7. Suivant le troisième de ces textes, le salarié dont le contrat de travail prend fin avant qu'il ait pu bénéficier de la contrepartie obligatoire en repos à laquelle il a droit ou avant qu'il ait acquis des droits suffisants pour pouvoir prendre ce repos reçoit une indemnité en espèces dont le montant correspond à ses droits acquis.
8. Pour débouter le salarié de sa demande d'une certaine somme au titre des congés payés afférents à l'indemnité de « repos compensateur », l'arrêt retient que cette demande d'indemnité, qui n'est pas une rémunération au sens de l'article L. 3141-22 du code du travail, n'est pas fondée.
9. En statuant ainsi, alors que le salarié qui n'a pas été en mesure, du fait de son employeur, de formuler une demande de repos compensateur a droit à l'indemnisation du préjudice subi et que cette indemnisation comporte à la fois le montant de l'indemnité calculée comme si le salarié avait pris son repos et le montant des congés payés afférents, la cour d'appel a violé les textes susvisés.
PAR CES MOTIFS, la Cour :
REJETTE le pourvoi incident formé par la société BDO France-[...] ;
CASSE ET ANNULE, mais seulement en ce qu'il limite à la somme de 66 349,18 euros l'indemnité allouée à M. W... au titre du repos compensateur, l'arrêt rendu le 5 décembre 2018, entre les parties, par la cour d'appel de Paris ;
Remet, sur ce point, l'affaire et les parties dans l'état où elles se trouvaient avant cet arrêt et les renvoie devant la cour d'appel de Paris autrement composée ;

Cour de cassation du , pourvoi n°19-11518

Commentaire de LégiSocial

La COR (Contrepartie Obligatoire en Repos) est une notion parfois méconnue, profitons de l’affaire présente pour en donner les notions fondamentales, tout en rappelant qu’une fiche pratique apporte cette fois encore plus d’informations à ce sujet.

Thématiques

Contenus

Déclenchement de la COR

Le dépassement du contingent annuel d’heures supplémentaires

Chiffrage des heures de COR

  • 50 % des heures supplémentaires accomplies au-delà du contingent annuel, pour les entreprises de 20 salariés au plus ;
  • 100 % de ces mêmes heures pour les entreprises de plus de 20 salariés. 

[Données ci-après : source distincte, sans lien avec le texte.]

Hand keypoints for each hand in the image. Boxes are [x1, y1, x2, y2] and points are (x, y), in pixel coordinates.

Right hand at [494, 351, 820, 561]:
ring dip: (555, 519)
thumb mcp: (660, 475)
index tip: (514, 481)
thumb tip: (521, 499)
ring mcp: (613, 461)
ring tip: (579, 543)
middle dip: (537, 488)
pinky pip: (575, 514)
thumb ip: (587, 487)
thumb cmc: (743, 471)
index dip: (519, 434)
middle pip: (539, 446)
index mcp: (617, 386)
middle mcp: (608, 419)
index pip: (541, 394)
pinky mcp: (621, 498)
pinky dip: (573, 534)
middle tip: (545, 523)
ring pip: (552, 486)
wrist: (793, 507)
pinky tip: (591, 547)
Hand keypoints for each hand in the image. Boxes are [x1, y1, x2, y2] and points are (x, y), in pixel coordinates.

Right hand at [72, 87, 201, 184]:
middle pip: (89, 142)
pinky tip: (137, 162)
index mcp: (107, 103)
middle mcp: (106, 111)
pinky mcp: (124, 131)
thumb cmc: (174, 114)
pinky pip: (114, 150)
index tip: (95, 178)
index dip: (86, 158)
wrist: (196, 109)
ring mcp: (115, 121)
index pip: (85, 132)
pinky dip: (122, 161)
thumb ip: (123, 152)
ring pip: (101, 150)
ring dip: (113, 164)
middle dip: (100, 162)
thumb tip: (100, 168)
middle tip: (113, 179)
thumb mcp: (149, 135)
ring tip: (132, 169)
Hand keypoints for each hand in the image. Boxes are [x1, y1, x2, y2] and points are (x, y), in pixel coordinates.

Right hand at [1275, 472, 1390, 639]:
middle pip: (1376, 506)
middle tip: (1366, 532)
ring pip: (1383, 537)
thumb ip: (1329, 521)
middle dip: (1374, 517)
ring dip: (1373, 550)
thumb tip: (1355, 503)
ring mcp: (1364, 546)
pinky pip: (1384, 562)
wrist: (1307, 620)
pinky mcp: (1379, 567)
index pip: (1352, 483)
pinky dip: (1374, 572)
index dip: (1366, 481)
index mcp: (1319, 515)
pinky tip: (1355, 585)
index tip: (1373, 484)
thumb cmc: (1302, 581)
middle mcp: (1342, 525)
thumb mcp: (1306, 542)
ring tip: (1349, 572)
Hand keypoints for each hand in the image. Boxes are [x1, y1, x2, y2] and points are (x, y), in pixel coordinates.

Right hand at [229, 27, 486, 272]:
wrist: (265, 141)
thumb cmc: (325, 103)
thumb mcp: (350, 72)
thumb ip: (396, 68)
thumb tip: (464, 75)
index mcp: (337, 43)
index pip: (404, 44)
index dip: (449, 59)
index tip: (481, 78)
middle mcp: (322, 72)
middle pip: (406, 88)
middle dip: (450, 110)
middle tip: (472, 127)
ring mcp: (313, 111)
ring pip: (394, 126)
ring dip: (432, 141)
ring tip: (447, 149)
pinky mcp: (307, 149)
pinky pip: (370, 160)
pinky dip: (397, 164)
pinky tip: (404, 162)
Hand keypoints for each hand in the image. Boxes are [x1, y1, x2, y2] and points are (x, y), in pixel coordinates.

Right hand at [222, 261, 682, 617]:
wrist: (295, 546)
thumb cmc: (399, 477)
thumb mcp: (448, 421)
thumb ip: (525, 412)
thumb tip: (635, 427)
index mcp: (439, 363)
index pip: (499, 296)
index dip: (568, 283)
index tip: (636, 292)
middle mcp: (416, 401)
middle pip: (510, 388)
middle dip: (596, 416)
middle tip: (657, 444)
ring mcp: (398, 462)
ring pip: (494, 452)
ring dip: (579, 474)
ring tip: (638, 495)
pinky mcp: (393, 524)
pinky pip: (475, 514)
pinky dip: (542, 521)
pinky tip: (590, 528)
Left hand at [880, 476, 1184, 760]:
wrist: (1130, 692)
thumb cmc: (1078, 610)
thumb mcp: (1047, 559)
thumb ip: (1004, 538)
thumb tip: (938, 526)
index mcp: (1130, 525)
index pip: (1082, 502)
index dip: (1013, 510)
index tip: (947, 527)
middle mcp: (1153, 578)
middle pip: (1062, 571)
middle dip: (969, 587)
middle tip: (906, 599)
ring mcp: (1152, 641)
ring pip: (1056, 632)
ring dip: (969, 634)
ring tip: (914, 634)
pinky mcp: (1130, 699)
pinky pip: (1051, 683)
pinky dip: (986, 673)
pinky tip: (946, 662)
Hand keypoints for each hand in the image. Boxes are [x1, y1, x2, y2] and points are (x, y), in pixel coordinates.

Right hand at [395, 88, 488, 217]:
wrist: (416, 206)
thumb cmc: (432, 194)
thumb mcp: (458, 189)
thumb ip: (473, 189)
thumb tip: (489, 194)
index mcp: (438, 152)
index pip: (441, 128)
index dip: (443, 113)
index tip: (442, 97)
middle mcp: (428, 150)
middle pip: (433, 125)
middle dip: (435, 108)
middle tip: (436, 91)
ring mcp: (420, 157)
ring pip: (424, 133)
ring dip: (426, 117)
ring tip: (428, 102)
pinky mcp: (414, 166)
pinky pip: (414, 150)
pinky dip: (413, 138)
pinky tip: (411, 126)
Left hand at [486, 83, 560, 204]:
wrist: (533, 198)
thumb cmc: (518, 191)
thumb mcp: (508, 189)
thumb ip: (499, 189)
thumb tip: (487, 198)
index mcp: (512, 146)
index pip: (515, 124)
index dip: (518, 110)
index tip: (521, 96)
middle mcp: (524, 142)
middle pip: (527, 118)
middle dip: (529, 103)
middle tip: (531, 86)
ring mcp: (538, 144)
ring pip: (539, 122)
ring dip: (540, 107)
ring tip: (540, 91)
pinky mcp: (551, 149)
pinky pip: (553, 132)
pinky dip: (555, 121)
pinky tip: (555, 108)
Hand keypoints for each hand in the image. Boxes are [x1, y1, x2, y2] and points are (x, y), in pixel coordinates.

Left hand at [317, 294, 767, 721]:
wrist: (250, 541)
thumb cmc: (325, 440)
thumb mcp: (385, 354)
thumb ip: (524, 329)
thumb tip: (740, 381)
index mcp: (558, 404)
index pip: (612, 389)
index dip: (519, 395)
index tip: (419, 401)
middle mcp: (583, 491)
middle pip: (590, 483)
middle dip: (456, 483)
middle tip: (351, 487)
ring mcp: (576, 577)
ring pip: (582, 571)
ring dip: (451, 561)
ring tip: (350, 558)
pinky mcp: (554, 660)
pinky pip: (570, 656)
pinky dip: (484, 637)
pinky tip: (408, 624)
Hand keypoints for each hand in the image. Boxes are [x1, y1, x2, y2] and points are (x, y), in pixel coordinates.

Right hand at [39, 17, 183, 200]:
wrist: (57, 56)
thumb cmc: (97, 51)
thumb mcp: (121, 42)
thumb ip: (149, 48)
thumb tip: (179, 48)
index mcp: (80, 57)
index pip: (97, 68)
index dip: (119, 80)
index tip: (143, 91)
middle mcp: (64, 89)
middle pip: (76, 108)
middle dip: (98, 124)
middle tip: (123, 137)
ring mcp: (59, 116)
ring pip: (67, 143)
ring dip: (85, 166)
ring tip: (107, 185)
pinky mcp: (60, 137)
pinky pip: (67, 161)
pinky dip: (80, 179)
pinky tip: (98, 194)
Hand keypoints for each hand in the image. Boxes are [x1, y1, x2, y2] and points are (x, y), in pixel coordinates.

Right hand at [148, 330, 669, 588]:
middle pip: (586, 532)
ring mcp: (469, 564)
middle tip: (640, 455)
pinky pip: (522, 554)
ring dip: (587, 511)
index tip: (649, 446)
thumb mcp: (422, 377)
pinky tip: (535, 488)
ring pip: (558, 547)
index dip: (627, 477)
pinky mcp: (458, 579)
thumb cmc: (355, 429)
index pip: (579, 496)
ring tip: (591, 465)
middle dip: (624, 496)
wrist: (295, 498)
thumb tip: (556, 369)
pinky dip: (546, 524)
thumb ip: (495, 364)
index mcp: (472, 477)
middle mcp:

Depuis le 1er janvier 2020, le seuil de 20 salariés est déterminé selon les modalités prévues à l'article L. 130-1 du code de la sécurité sociale.

Ouverture du droit à la prise de la COR

Le droit à la COR est réputé ouvert à partir du moment où le salarié a accumulé au moins 7 heures.

Utilisation de la COR

Son utilisation doit se faire dans un délai maximum de 2 mois, suivant l'ouverture du droit.

COR et travail effectif

La COR est assimilée à une période de travail effectif pour le calcul des droits du salarié.

Prise de la COR et rémunération

Elle donne lieu à une indemnisation qui n'entraîne aucune diminution de rémunération par rapport à celle que le salarié aurait perçue s'il avait accompli son travail.

Absence de demande prise COR par salarié

L'absence de demande de prise de la COR par le salarié :

  • Ne peut entraîner la perte de son droit au repos ;
  • Dans ce cas, l'employeur lui demande de prendre effectivement ses repos dans un délai maximum d'un an.